**Provided passage:**
* * * * *

Brani Buric, executive vice president at Virage Logic, talks about changes in system-level design.

It used to be fun to be a chip architect. You could wake up in the morning, grab a cup of strong black coffee and run through a few power and performance tradeoff calculations before deciding on the high-level architecture. That would set the engineering direction for months, if not years. On a good day, after introducing a steady infusion of caffeine into your bloodstream, you felt like the all-powerful creator of an electronic universe.

That dream job began showing its first signs of vulnerability at the 130nm process node, especially as the SoC began emerging as the leading design platform. The job description began weakening further at 90nm, and by 65nm it has transcended into something far less satisfactory—and the trend only gets worse from here. More people are entering into the conceptual design phase of building a chip with each rev of Moore’s Law. Suddenly, there are people talking about power budgets and yield and verification engineers trying to build in ways to solve their problems earlier. Managers are screaming for first-time silicon success. And software engineers—who, incidentally, no one has ever understood very well—are now sitting at the table at initial conception, slurping Diet Coke or Mountain Dew, and speaking a language no hardware engineer can understand.

Welcome to the brave new world of hardware engineering. It’s called system-level design, and it’s become so complex that just to get the job done now requires steady and concurrent input of multiple disciplines. Engineers are struggling to keep up with multiple power domains, multiple cores that exist only because classical scaling for performance died at 90nm, and timing issues that get complicated by shared busses, shared memory, and shared resources within engineering groups.

“The technologies for low-power design are well understood for silicon,” says Nikhil Jayaram, director of CPP engineering at Cisco Systems. “The challenge is in the complexity of those technologies. You have to ask yourself, can you pull it off in a reasonable design cycle?”

* * * * *

**Problem 1:**
For each statement, say yes or no on whether it agrees with the system-level design article, and quote the words from the article that decide it: (a) Classical scaling for performance died at 65nm. (b) Nikhil Jayaram is director of CPP engineering at Cisco Systems. (c) The chip architect's job first showed signs of vulnerability at the 130nm process node.
**Problem 2:**
Transcribe the system-level design article word for word, starting at "Welcome to the" and ending at "within engineering groups.".
**Problem 3:**
Condense the paragraph of the system-level design article that opens with "Welcome to the brave new world" into a shorter version that keeps its main facts.

**Recorded information:**
* * * * *

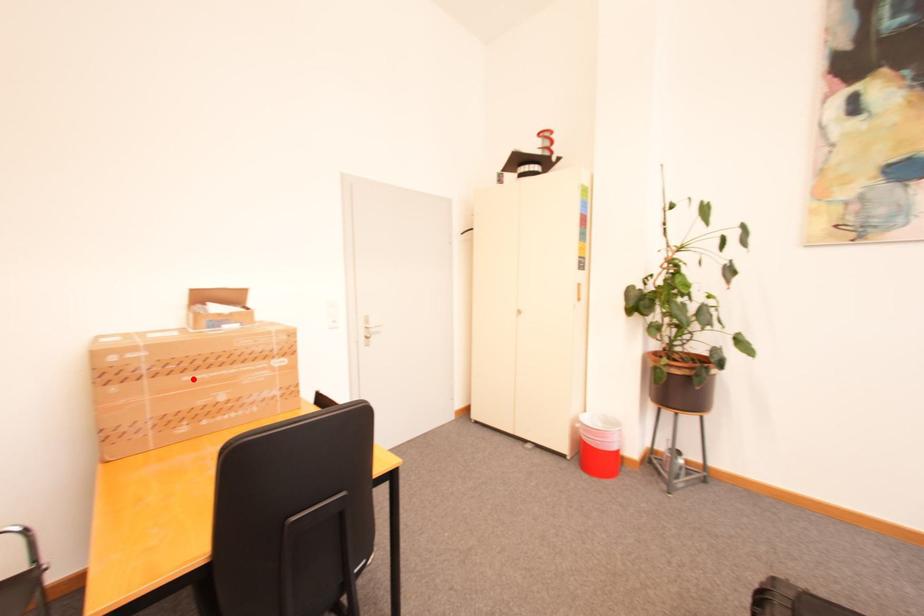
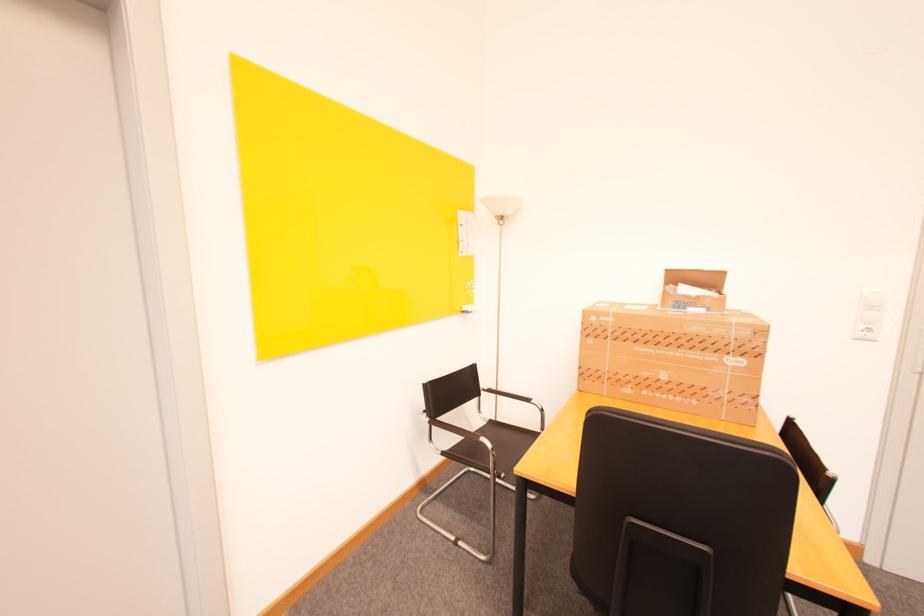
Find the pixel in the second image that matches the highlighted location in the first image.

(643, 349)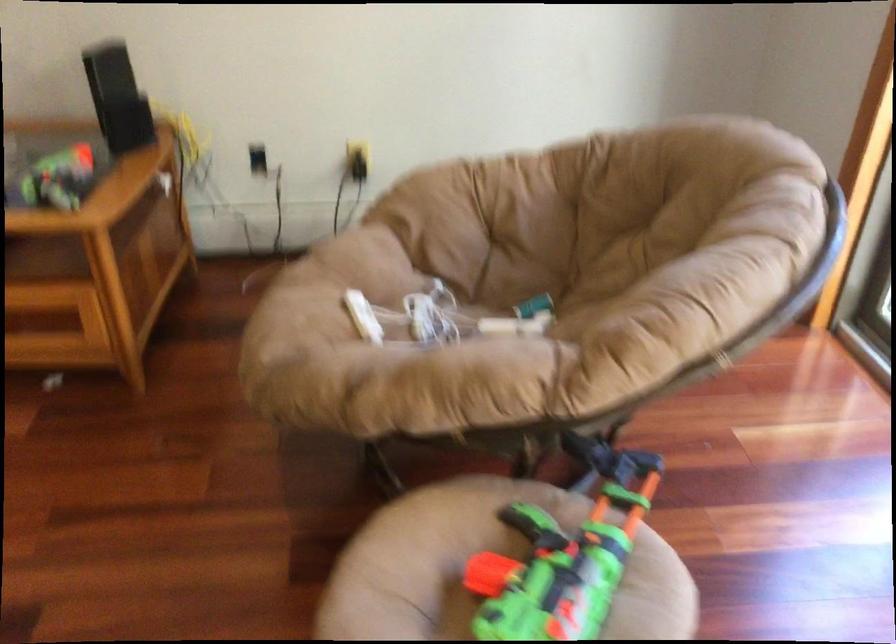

* * * * *

**Task response 1:**
(a) No: "multiple cores that exist only because classical scaling for performance died at 90nm"
(b) Yes: "says Nikhil Jayaram, director of CPP engineering at Cisco Systems"
(c) Yes: "That dream job began showing its first signs of vulnerability at the 130nm process node"

**Task response 2:**
Welcome to the brave new world of hardware engineering. It’s called system-level design, and it’s become so complex that just to get the job done now requires steady and concurrent input of multiple disciplines. Engineers are struggling to keep up with multiple power domains, multiple cores that exist only because classical scaling for performance died at 90nm, and timing issues that get complicated by shared busses, shared memory, and shared resources within engineering groups.

**Task response 3:**
Hardware engineering now means system-level design. It has grown so complex that it takes steady, concurrent input from several disciplines. Engineers struggle to keep up with three things: multiple power domains, multiple cores that exist only because classical performance scaling died at 90nm, and timing issues complicated by shared busses, shared memory and shared resources within engineering groups.